Records for this task below:

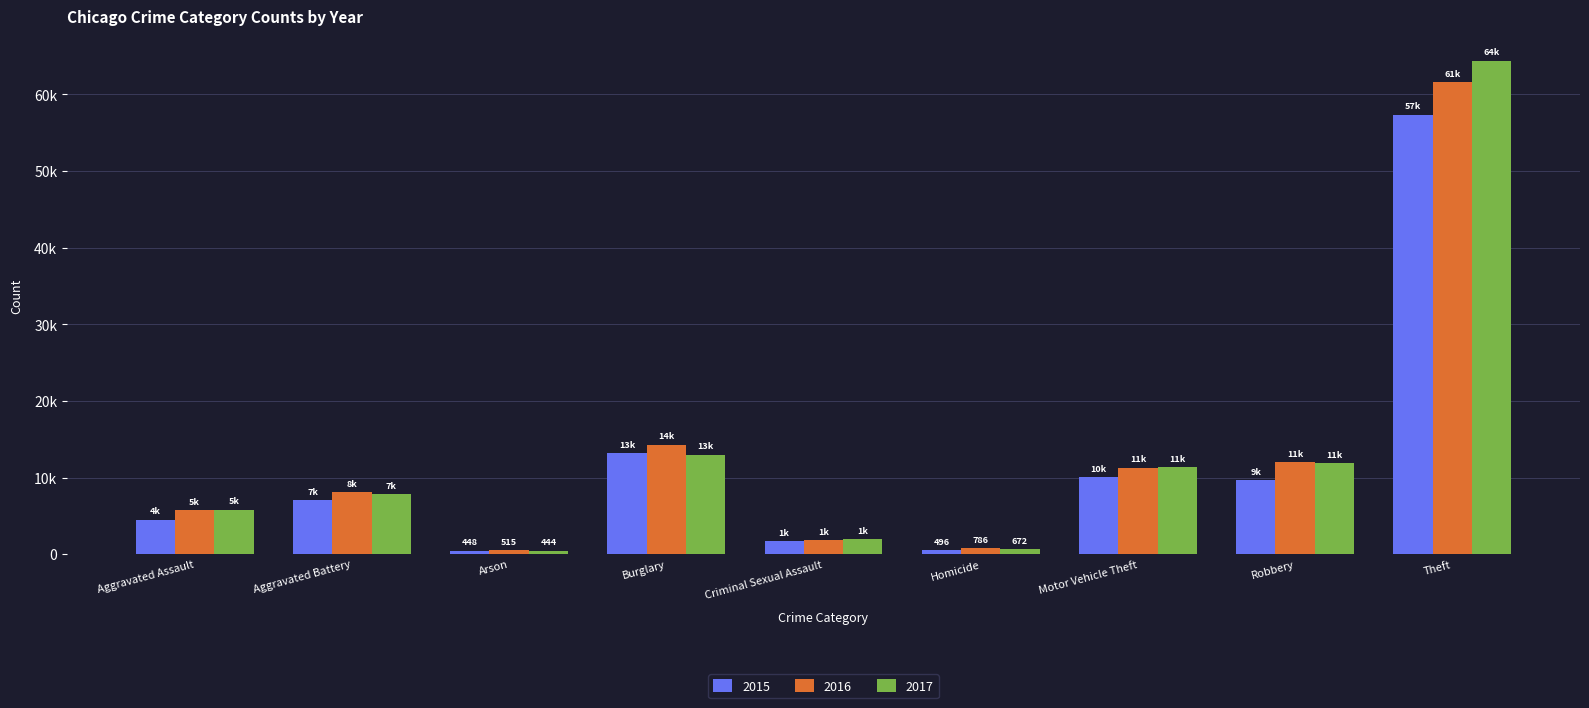

What is the maximum value for 2017?

64386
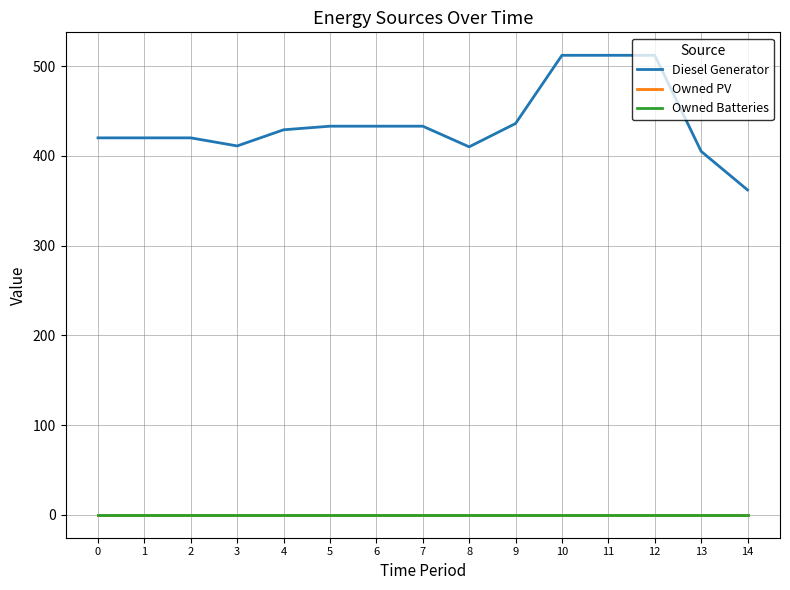

True or false: Owned Batteries and Diesel Generator cross at least once.

False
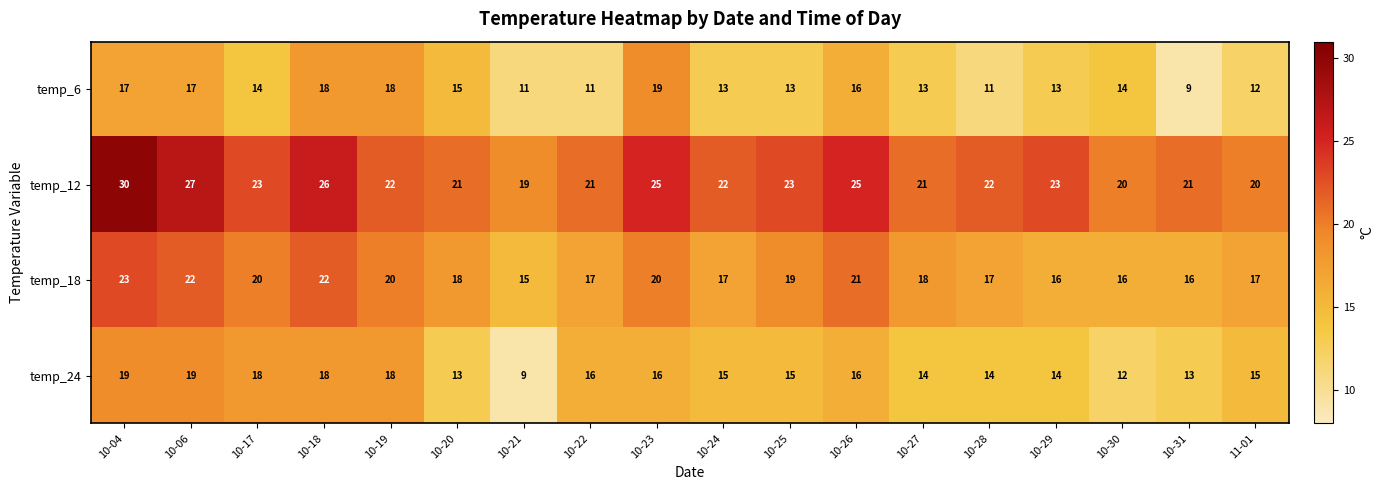

What is the sum of all temp_12 values?

411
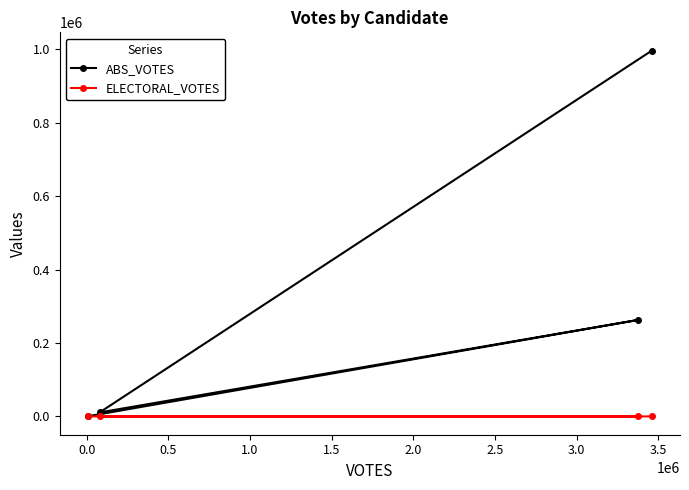

Rank the series by their average value, from lowest to highest.

ELECTORAL_VOTES, ABS_VOTES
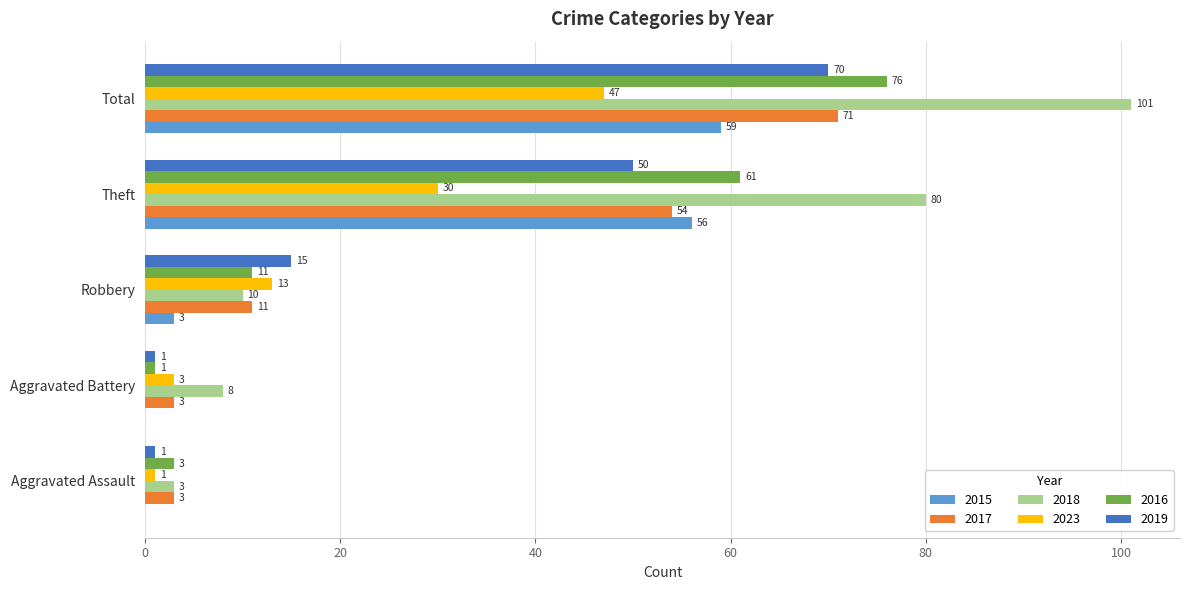

True or false: 2023 has a value of 65 at Total.

False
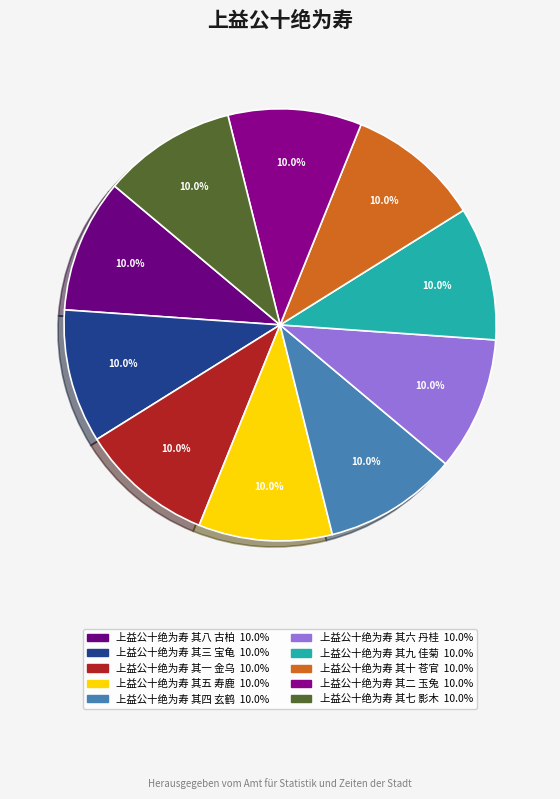

Does any single category account for the majority?

No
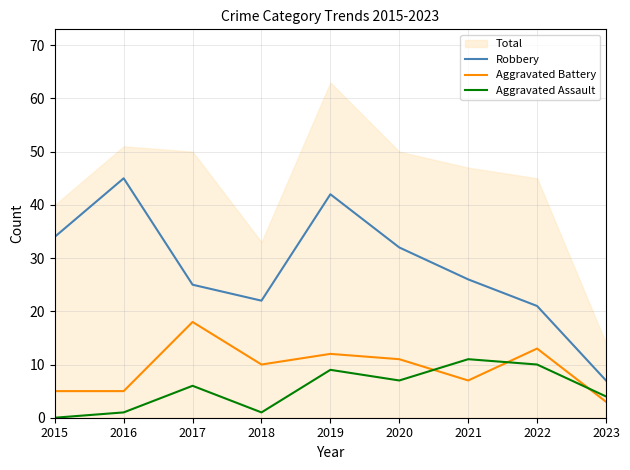

Reading right to left, extract all data points from this chart.

Robbery: 7	21	26	32	42	22	25	45	34
Aggravated Battery: 3	13	7	11	12	10	18	5	5
Aggravated Assault: 4	10	11	7	9	1	6	1	0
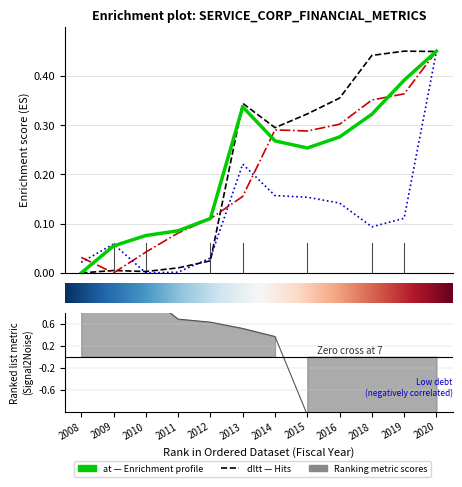

What is the difference between the maximum and minimum values in the dlc series?

0.5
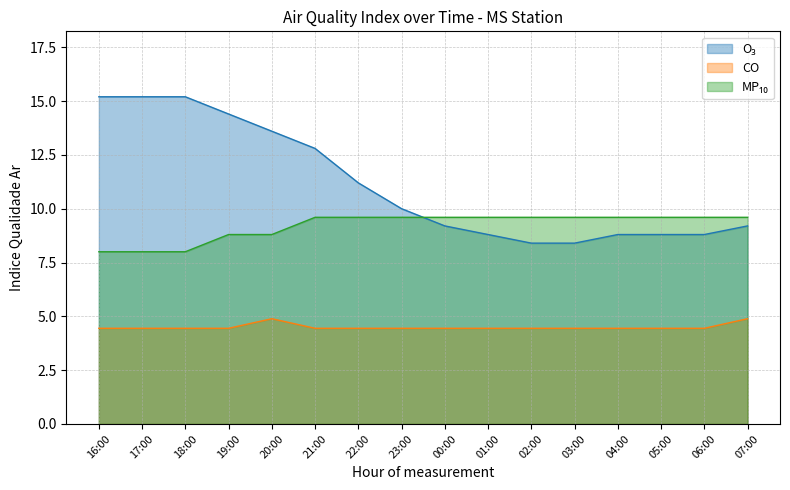

What is the minimum value for CO?

4.4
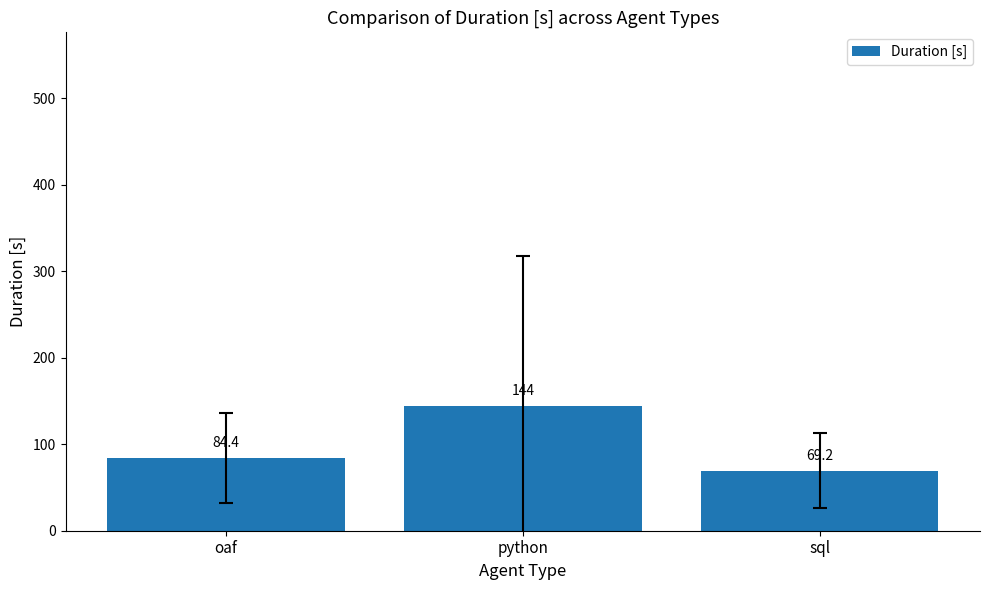

Is it true that the value at python is 144.3?

True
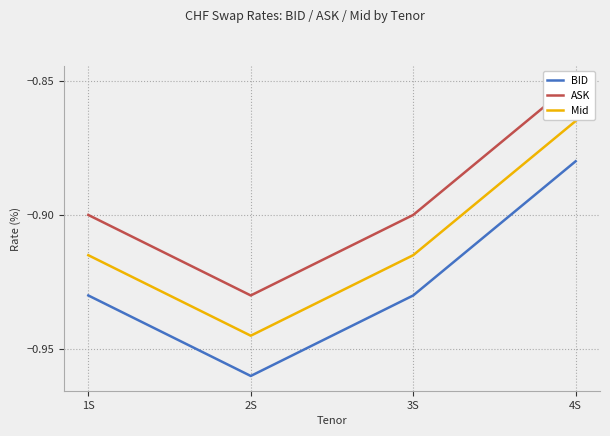

Reading left to right, what are all the values shown in this chart?

BID: -0.9	-1.0	-0.9	-0.9
ASK: -0.9	-0.9	-0.9	-0.8
Mid: -0.9	-0.9	-0.9	-0.9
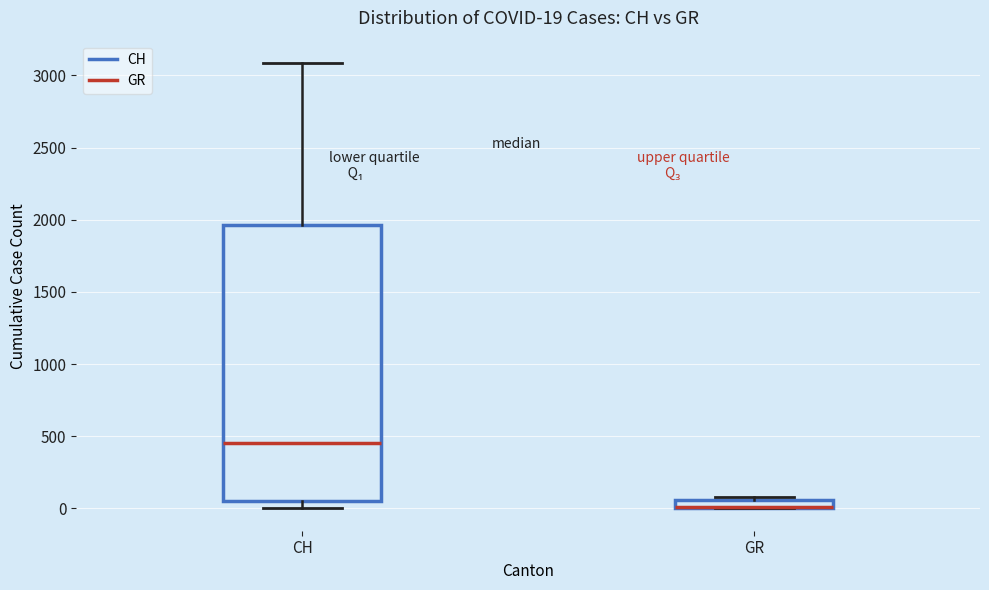

Comparing the boxes themselves (not the whiskers), which one is the tallest?

CH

End of Records for this task.

Reproduce all of the material above word for word, but omit the pictures.

◆ **Task solution**:
What is the maximum value for 2017?

64386

True or false: Owned Batteries and Diesel Generator cross at least once.

False

What is the sum of all temp_12 values?

411

Rank the series by their average value, from lowest to highest.

ELECTORAL_VOTES, ABS_VOTES

True or false: 2023 has a value of 65 at Total.

False

Does any single category account for the majority?

No

Reading right to left, extract all data points from this chart.

Robbery: 7	21	26	32	42	22	25	45	34
Aggravated Battery: 3	13	7	11	12	10	18	5	5
Aggravated Assault: 4	10	11	7	9	1	6	1	0

What is the difference between the maximum and minimum values in the dlc series?

0.5

What is the minimum value for CO?

4.4

Is it true that the value at python is 144.3?

True

Reading left to right, what are all the values shown in this chart?

BID: -0.9	-1.0	-0.9	-0.9
ASK: -0.9	-0.9	-0.9	-0.8
Mid: -0.9	-0.9	-0.9	-0.9

Comparing the boxes themselves (not the whiskers), which one is the tallest?

CH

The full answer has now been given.